(Selected extract)

Taking the Pragmatic Route

/3 min read
India needs to build its capacities when global political and economic rules are being rewritten
Taking the Pragmatic Route
External Affairs Minister S Jaishankar 

THE THEME OF India’s options in a turbulent world dominated the address by External Affairs Minister S Jaishankar when he addressed the conclave on October 5. His remarks had a thematic overlap with what Finance Minister Nirmala Sitharaman had said earlier. While Sitharaman couched the issue in terms of making India resilient, Jaishankar described this as boosting India’s comprehensive national power. The issues of multipolarity, India-US relations and alternative groupings to further multipolarity flowed from his remarks and his responses to various questions in the session.

For Jaishankar, the core element of what India ought to do is building up its capabilities. In his speech, he said, “When I see a proposal to deepen manufacturing, when I look at a mission to actually promote advanced manufacturing, semiconductors, for example, or electric vehicles or drones or space, when I look at a project or a set of projects or policies which would take forward infrastructure or which focus on human resources and skills… I want to say from my vantage point, every bit of this actually adds to our comprehensive national power and helps me actually to deal with these turbulent times.”

(End Selected extract)

Instructions for the task:
Answer these questions about the article on India's options in a turbulent world:
1. On what date did Jaishankar address the conclave?
2. In what terms did Sitharaman couch the issue?
3. What does Jaishankar see as the core element of what India ought to do?

(Listed entries)

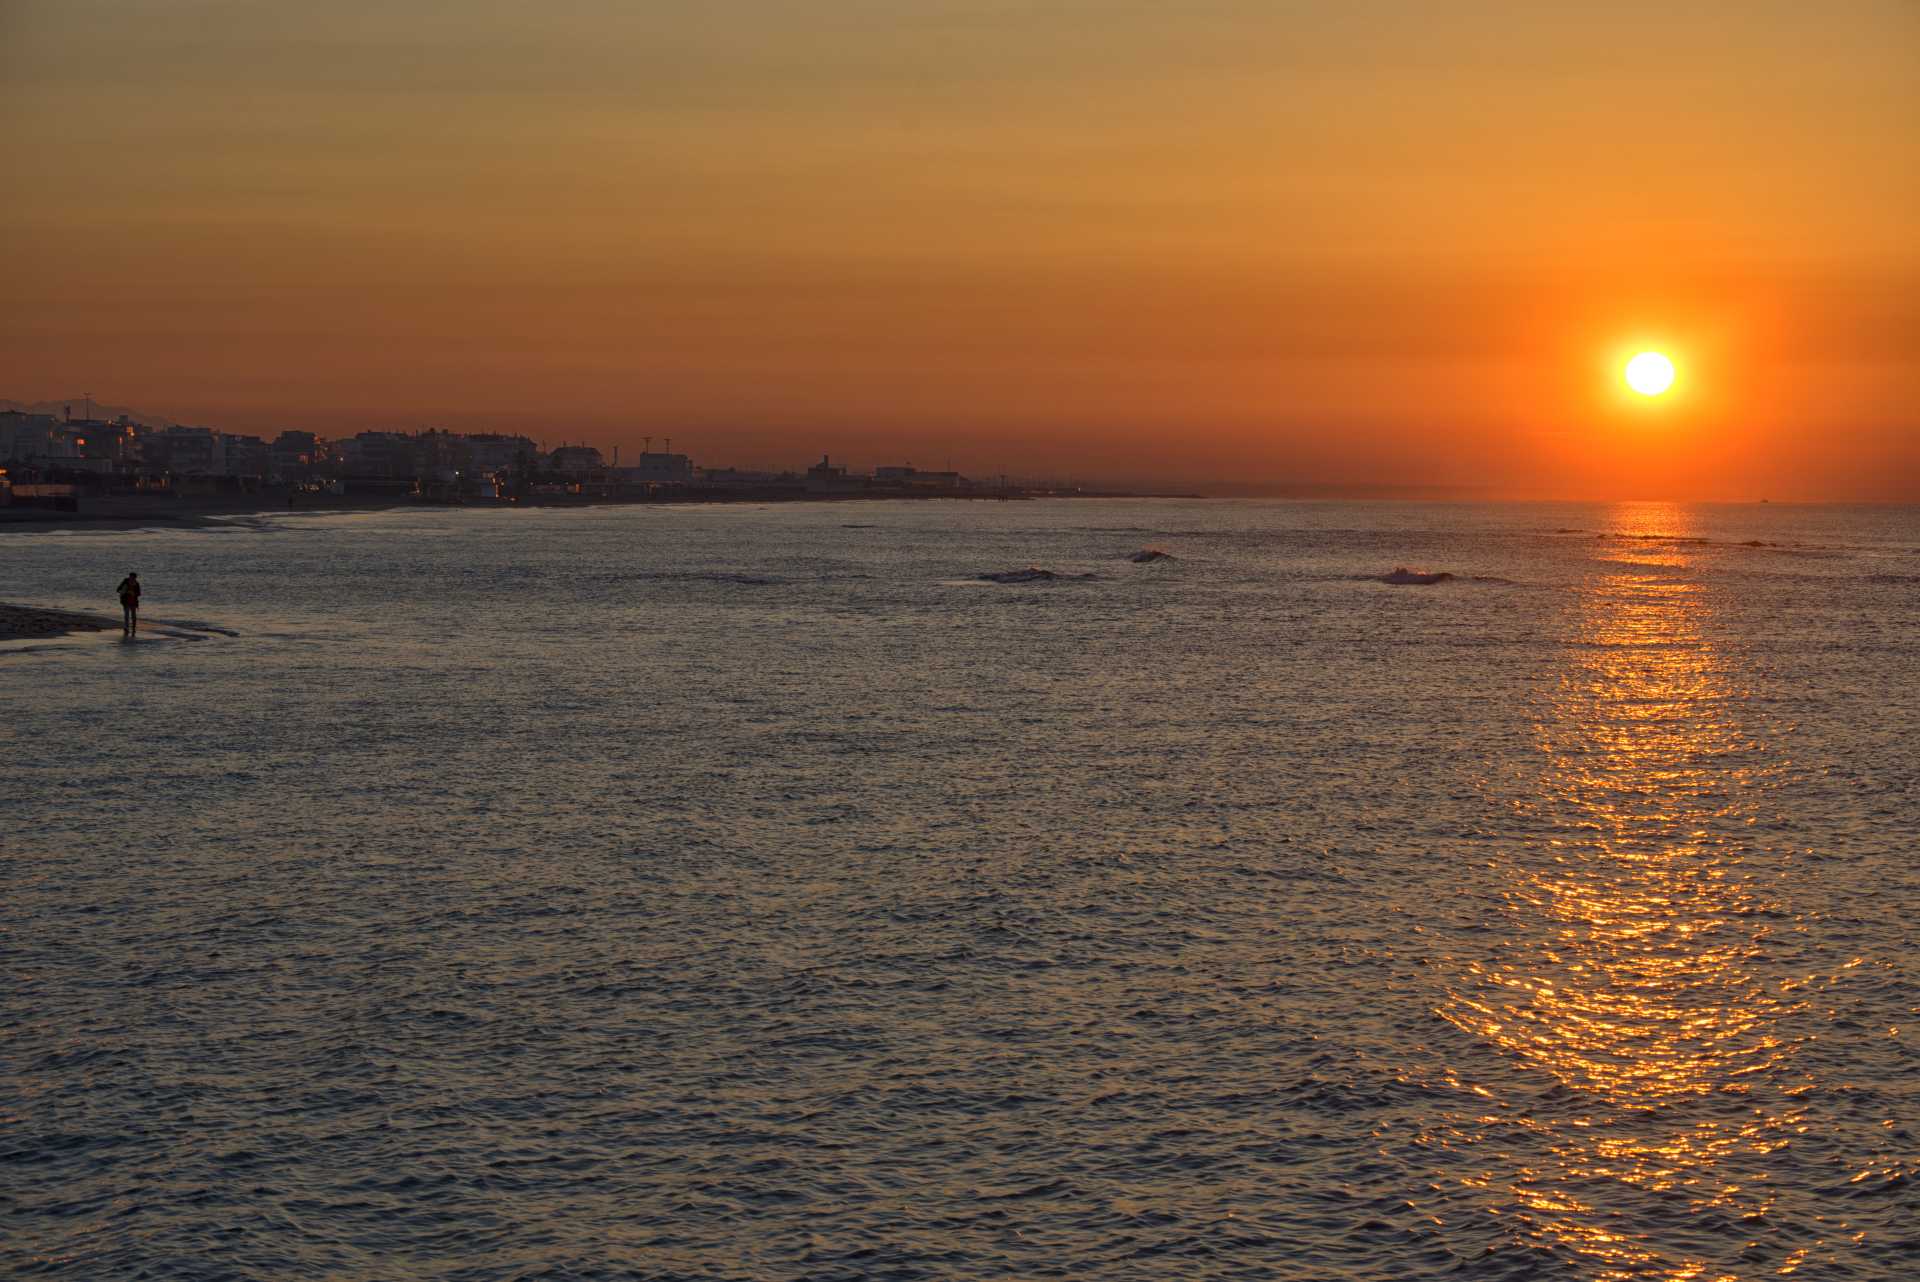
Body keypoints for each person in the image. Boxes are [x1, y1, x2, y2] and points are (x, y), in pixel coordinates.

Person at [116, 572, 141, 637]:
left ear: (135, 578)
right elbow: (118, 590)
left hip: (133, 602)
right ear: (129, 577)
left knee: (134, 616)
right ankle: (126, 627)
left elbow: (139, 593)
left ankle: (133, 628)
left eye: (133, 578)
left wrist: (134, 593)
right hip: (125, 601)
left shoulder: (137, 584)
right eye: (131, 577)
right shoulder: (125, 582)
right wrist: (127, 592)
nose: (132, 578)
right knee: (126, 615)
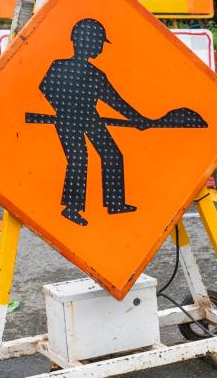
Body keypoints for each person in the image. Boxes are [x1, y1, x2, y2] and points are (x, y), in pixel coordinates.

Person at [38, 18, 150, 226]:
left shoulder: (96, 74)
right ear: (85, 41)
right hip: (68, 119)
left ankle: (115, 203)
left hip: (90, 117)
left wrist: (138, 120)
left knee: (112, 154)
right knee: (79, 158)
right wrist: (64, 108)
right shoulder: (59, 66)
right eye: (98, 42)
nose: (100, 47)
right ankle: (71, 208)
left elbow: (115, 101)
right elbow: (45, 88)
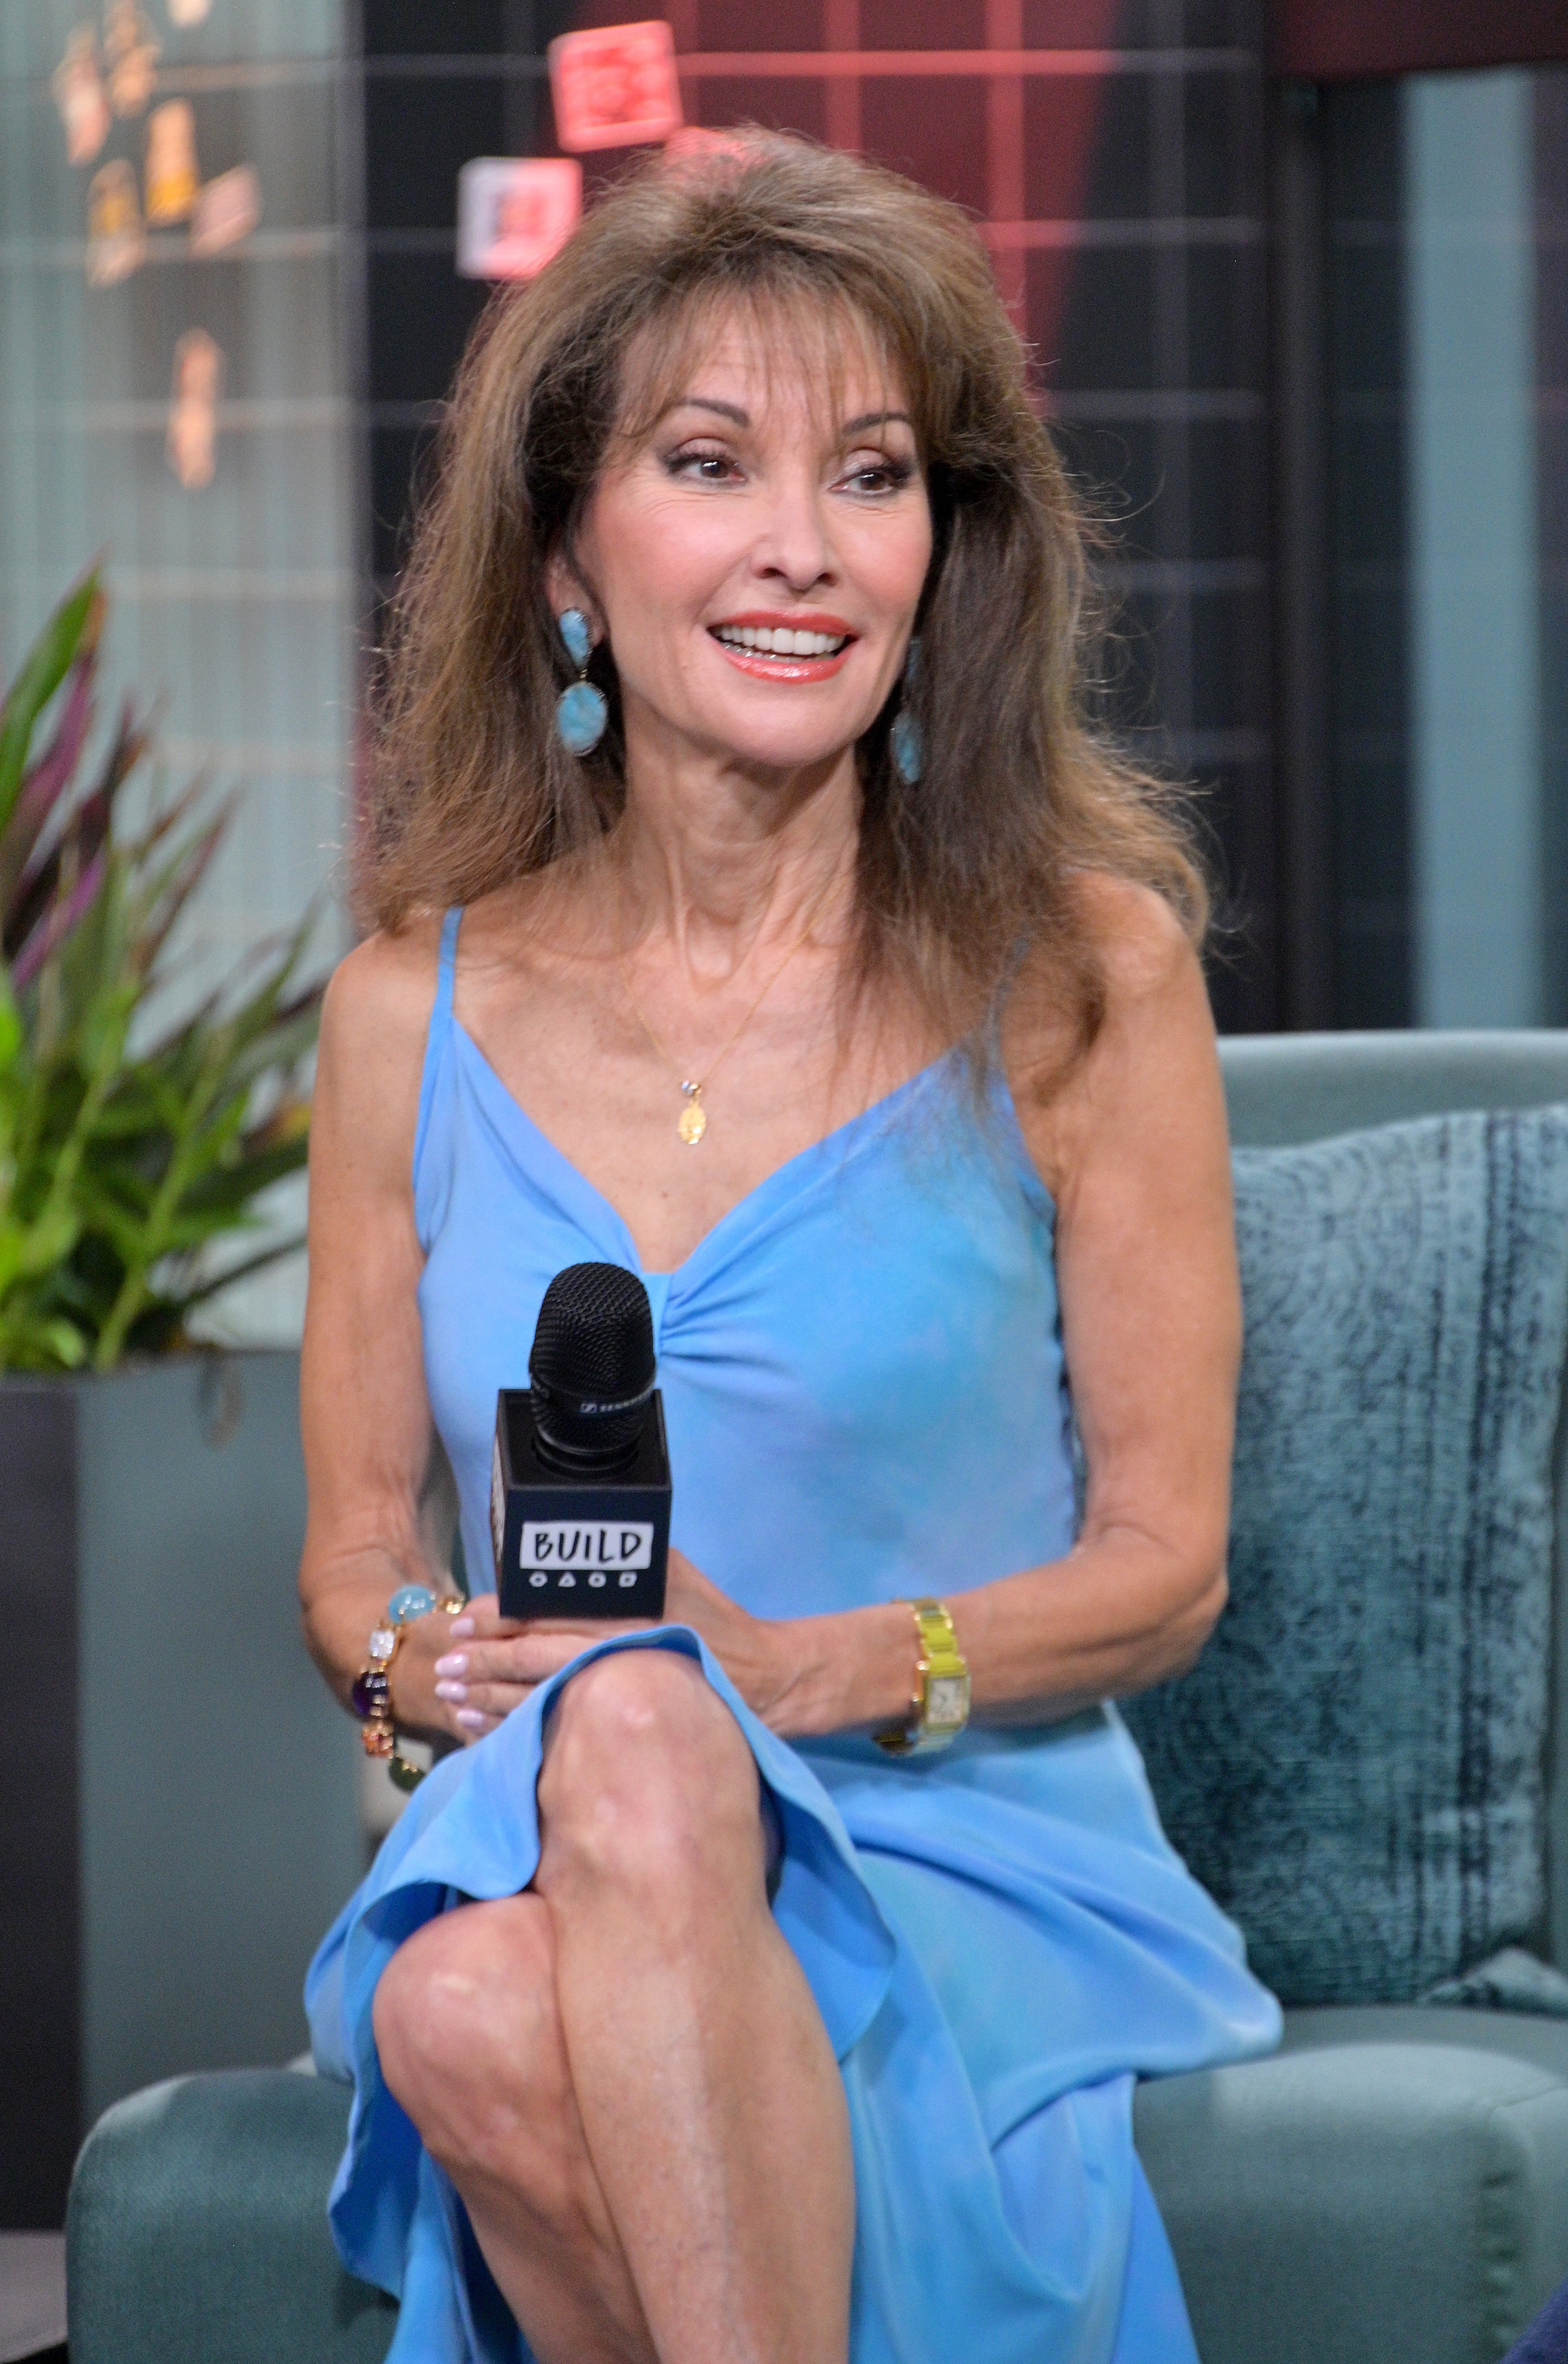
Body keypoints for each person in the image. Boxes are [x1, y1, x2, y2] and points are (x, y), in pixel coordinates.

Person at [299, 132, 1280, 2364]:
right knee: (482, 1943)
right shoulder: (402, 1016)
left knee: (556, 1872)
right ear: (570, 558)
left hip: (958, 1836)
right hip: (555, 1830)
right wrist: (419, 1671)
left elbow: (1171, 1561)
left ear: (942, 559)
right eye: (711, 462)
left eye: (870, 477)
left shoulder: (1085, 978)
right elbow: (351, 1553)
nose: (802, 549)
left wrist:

(End Listed entries)

Output of the exercise:
1. October 5.
2. In terms of making India resilient.
3. Building up its capabilities.